I'm on a group chat with my dad which he named 'Dearest Daughter'. It's so sweet because I don't think he really understands that a group chat normally has more than two people but I love chatting with him in it anyway.
I never went out to make the music that people would like. I mean, I tried, because every teenager tries to do that. But in my heart, I'd always come from gigs where I played upbeat guitar covers and I'd start writing sad songs on the piano.
I remember, a couple of years ago I was playing my first headline show, and it was to 100 people in St Pancras Old Church in London; and me and my mum were like, 'We don't know 100 people, how are we going to sell these tickets?'
I was quite a different child, I felt isolated. In time, that level of being with yourself crystallises who you are, and you can see what other people are without being blinded by what they want from you.
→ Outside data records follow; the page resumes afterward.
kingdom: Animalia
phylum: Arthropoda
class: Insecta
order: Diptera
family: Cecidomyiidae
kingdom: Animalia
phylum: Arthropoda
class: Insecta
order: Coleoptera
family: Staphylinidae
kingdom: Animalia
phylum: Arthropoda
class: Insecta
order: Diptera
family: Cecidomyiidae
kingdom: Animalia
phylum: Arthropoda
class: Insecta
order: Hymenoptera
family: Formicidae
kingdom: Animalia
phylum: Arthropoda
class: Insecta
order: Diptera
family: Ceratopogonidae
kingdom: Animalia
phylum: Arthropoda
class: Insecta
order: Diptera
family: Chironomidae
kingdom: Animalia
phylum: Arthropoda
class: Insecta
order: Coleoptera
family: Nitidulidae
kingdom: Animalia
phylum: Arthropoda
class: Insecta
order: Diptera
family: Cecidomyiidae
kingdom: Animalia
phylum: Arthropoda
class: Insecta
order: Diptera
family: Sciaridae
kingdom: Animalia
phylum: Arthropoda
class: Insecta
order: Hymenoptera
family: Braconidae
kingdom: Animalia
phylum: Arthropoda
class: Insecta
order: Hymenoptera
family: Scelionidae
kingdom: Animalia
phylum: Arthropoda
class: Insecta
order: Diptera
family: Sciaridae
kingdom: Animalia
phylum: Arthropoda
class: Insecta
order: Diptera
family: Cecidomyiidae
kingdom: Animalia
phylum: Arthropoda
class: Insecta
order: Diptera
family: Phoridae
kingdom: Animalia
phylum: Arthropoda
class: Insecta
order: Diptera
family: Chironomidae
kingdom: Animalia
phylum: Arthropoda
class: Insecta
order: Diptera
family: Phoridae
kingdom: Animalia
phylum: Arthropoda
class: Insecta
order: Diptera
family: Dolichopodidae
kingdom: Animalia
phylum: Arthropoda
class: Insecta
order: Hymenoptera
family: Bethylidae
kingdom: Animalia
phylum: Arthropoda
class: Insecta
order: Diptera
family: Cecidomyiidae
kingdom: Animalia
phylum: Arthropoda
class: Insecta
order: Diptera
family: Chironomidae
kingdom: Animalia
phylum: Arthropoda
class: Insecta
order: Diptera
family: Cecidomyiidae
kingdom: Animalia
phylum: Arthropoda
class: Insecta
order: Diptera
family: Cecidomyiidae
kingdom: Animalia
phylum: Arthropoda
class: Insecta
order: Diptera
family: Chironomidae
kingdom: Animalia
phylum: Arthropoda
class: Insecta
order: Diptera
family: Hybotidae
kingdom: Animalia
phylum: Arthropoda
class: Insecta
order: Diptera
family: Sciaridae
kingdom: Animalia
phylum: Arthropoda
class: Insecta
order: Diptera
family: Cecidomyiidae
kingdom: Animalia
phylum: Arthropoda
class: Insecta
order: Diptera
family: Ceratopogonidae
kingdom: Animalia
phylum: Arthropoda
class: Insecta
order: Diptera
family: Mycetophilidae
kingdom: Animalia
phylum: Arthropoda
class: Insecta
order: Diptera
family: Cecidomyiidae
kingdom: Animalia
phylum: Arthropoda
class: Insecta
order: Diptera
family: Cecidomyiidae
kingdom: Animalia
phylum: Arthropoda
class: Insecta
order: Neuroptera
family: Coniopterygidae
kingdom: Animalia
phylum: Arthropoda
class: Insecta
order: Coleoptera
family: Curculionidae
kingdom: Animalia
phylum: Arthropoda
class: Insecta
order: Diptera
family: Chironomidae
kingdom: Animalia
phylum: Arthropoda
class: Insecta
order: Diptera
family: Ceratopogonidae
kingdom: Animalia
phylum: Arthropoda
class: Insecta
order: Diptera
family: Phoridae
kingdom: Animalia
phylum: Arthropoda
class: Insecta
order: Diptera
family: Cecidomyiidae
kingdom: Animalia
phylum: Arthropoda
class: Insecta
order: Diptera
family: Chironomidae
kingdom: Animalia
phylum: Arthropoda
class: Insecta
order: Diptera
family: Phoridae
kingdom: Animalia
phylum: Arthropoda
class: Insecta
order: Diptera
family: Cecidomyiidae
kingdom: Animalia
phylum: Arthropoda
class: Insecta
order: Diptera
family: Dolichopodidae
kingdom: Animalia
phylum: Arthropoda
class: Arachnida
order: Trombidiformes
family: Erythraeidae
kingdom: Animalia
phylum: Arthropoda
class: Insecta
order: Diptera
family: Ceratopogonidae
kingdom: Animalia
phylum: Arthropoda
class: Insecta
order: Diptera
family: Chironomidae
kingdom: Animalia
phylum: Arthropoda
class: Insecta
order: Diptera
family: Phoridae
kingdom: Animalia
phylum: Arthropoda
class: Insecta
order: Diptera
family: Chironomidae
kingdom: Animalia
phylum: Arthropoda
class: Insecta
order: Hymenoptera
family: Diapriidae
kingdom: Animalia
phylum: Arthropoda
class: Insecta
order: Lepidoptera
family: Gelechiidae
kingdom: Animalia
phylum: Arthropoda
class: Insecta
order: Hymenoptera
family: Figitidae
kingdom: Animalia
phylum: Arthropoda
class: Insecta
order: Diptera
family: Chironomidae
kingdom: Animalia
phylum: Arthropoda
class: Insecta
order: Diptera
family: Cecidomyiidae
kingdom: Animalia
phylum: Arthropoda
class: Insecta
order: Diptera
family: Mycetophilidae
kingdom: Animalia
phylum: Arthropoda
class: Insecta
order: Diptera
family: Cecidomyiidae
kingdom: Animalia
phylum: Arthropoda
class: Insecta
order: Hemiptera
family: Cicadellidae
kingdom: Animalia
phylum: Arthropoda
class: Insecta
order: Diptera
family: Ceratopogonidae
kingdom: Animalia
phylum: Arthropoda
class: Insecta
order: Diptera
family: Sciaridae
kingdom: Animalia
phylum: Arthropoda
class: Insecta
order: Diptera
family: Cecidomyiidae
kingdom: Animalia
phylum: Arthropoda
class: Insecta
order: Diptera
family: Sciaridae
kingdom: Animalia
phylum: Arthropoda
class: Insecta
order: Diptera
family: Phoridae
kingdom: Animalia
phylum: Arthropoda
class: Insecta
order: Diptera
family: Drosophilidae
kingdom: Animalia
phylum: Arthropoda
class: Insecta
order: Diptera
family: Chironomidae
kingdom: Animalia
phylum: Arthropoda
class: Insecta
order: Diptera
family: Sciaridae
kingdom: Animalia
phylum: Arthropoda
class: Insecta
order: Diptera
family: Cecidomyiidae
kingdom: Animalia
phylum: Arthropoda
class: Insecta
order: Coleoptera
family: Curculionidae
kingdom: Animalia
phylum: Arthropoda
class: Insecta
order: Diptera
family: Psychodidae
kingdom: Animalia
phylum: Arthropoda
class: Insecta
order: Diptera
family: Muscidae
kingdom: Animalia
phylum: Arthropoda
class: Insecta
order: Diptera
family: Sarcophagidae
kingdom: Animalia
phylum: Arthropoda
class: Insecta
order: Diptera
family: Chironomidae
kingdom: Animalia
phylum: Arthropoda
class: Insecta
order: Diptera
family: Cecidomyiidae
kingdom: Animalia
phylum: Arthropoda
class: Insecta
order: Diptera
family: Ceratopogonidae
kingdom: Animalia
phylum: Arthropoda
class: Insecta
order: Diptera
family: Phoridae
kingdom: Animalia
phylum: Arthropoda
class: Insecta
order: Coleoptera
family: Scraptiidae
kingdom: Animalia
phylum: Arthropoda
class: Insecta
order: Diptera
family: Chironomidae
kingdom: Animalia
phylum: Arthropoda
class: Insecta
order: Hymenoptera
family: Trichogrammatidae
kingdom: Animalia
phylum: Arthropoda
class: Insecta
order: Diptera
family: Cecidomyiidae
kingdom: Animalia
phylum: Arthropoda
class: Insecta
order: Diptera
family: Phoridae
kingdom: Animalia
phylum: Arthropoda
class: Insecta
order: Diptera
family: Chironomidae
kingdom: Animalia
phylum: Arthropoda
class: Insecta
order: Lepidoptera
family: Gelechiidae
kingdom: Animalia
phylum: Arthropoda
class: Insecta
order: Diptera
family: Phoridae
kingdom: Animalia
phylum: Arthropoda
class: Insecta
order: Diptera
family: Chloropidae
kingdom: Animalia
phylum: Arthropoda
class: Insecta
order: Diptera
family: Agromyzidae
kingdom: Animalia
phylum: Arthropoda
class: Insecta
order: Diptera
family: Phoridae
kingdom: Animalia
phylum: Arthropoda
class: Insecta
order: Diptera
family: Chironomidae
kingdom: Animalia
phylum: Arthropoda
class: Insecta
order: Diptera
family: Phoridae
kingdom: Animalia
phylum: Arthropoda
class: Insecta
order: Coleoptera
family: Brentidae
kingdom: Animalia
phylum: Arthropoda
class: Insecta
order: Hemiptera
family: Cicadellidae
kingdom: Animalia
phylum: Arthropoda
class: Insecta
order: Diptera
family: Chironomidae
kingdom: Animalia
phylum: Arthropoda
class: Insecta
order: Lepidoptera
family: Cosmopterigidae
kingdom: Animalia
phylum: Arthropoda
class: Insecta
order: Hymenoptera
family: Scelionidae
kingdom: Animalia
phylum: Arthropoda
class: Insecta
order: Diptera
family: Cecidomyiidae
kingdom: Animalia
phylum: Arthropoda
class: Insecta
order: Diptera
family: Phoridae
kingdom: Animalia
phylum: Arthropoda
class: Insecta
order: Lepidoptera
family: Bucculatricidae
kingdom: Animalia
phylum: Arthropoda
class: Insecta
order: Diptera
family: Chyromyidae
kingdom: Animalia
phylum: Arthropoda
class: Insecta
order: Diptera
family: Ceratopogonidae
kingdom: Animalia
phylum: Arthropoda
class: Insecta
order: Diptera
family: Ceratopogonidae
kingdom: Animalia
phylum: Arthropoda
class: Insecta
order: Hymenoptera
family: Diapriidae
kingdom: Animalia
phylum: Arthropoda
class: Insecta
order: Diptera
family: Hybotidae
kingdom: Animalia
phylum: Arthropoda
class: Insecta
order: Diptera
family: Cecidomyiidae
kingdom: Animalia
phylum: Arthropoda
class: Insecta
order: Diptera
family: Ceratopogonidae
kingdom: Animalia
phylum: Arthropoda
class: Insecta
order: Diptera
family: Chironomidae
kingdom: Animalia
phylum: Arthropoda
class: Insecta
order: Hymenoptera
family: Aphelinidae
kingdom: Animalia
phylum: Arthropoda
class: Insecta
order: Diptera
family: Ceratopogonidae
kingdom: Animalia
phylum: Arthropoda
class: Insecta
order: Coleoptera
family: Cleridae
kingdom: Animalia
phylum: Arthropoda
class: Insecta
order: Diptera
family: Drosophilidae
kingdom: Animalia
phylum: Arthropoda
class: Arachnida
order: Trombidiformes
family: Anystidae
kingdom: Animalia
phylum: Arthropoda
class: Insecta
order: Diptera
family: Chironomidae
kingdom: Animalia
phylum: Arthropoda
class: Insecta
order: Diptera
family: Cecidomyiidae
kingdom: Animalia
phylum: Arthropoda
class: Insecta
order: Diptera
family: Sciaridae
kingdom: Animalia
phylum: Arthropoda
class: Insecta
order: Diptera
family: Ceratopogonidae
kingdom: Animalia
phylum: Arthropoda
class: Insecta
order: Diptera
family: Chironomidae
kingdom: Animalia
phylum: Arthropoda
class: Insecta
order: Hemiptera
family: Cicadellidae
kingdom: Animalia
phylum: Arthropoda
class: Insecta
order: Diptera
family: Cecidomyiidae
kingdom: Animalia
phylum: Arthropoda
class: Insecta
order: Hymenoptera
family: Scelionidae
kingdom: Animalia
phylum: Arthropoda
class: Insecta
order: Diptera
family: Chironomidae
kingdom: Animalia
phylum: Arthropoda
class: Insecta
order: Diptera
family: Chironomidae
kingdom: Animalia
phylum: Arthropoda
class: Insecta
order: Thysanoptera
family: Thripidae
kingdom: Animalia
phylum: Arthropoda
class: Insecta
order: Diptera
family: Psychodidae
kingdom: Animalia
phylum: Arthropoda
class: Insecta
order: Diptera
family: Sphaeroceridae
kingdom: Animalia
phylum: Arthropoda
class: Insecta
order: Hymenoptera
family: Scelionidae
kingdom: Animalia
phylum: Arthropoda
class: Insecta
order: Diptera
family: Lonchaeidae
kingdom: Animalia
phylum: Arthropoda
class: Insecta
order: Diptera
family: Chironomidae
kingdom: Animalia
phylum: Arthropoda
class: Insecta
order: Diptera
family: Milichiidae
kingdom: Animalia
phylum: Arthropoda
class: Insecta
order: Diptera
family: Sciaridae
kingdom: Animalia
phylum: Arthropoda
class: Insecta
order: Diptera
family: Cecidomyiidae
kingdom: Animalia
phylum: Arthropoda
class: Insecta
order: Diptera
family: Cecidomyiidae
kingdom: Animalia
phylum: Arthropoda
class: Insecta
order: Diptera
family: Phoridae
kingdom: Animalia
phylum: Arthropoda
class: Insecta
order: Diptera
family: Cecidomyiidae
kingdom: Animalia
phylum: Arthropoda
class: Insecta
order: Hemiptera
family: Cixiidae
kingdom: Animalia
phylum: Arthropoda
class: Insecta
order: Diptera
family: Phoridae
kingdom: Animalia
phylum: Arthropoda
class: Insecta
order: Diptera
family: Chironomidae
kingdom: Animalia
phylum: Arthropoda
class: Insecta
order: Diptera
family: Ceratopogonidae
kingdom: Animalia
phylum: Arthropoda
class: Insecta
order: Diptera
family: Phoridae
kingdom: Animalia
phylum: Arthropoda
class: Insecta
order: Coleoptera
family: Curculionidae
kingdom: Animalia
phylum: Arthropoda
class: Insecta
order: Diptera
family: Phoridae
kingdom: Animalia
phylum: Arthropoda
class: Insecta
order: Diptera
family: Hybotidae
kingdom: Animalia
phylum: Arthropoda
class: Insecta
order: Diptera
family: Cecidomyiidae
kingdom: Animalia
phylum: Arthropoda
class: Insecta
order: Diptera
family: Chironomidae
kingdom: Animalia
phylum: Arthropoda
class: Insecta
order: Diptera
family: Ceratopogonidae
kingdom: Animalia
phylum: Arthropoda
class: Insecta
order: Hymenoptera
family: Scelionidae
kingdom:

Going to school, sort of not realising that caring about things was going to make me stand out and make me weird, and I think also being a redhead and being tall, bigger than the other kids... Anything that makes you different at school makes you a target.
There's no expectations at all. Every single person that turns up to a show, you really appreciate them. Every single radio interview you do - everything.
At the age of 11 I did my first open mic show, and it was one of those lightning-bolt moments where I suddenly found what I wanted to do.
I find an apple before singing really, really helps... It's like there's something in the pectin in the apple that helps get rid of vocal clicks.
Songwriting really anchored me.
When I first started, I'd play to a few people. My mum would invite everyone she knew and the venue was filled.
Every time I do something new, it makes me a bit stronger. Playing huge shows, being invited to play with Nile Rodgers after the Brits - all are mindblowing and I have a great team around me who are empowering. It makes all the difference.
I followed my gut and my subconscious told me the kind of music I wanted to create. But it wasn't easy.
I remember in 2016 when I got signed to my record label Good Soldier, which is a very small indie label. They took a big risk on me because ballads were the furthest thing from cool at the time.
That's the best thing about being with an indie label, it feels like a family. If it's a major label, they put so much pressure on every single.
I've been writing since I was 11. But I don't write with a pen, I just sing at the piano with one eye shut like a pirate.
I heard that your subconscious is on the right side. I always shut my right eye when I play, or both eyes. I feel like you go to a deeper place in your subconscious, and you tell the stories that are more deeply within you.
Growing up, I promised myself that if I was every lucky enough to have a hit and also a hit that I had written myself, I would never get tired of performing it. I would always be grateful for that.
There was an open mic night when I was about 11 years old and I went and I played the songs that I'd written in my bedroom and it was the first night where I felt like I was myself at school.
When I first started writing songs, I was almost quite embarrassed that I couldn't read music and I still to this day don't really know what chords I'm playing, I don't know the name of them.
You know the way you tell your life story to a friend? I just told mine to a piano.